## Task input
◆ ◆ ◆ ◆

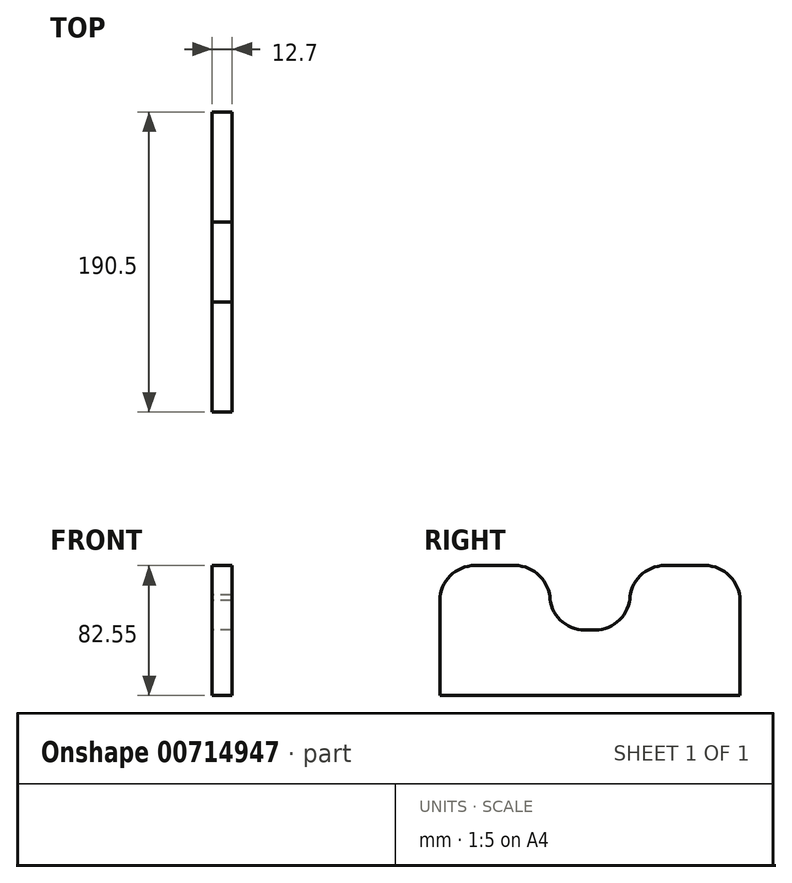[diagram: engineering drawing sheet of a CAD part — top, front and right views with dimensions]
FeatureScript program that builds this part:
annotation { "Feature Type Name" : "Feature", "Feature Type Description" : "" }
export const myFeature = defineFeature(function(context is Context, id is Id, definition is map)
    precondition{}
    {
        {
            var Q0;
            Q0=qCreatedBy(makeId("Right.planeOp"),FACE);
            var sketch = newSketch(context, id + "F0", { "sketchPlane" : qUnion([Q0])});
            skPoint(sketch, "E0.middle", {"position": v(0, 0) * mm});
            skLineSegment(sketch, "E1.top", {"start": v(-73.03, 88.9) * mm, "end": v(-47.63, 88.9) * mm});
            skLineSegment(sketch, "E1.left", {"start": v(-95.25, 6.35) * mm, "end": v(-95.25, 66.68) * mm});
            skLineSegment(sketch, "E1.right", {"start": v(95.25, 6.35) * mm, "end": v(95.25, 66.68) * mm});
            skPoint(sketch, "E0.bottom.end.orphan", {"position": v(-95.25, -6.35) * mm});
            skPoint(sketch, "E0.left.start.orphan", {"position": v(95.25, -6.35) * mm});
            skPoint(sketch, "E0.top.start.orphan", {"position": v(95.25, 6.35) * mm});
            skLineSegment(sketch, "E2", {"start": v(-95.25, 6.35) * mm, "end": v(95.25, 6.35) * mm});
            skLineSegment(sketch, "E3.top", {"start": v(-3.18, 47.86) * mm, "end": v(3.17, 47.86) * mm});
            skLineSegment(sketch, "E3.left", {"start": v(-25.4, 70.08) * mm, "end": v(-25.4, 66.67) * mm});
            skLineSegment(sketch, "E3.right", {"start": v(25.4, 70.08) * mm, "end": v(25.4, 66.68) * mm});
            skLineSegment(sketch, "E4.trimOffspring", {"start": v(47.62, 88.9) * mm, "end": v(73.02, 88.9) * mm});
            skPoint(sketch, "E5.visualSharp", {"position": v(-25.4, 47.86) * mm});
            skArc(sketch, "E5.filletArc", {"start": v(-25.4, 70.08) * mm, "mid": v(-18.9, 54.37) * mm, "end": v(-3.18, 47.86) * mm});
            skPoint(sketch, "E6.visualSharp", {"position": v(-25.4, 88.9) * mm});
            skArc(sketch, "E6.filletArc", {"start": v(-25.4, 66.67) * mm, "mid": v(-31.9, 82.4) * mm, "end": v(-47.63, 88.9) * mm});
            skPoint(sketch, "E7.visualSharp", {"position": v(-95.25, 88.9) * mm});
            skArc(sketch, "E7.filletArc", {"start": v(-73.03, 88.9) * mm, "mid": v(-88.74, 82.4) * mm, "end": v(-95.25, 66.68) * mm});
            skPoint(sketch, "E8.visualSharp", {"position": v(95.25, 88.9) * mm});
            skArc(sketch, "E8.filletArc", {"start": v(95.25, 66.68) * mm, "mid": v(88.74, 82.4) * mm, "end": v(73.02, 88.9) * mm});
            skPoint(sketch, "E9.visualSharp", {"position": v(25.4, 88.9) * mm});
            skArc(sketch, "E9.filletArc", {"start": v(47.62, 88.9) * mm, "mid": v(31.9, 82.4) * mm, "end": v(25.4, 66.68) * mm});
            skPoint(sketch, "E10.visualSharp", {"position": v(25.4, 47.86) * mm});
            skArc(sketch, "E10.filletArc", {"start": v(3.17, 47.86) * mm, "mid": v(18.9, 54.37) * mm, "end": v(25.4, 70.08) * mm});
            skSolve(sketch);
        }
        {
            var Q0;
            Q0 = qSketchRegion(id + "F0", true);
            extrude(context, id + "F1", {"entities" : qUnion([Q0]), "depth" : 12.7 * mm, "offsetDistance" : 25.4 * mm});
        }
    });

◆ ◆ ◆ ◆

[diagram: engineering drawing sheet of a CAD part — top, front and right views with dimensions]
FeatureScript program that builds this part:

◆ ◆ ◆ ◆

## Exercise task
How many lines of the material contain the string "left", matching case exactly? Reply with the number only.

## Exercise response
3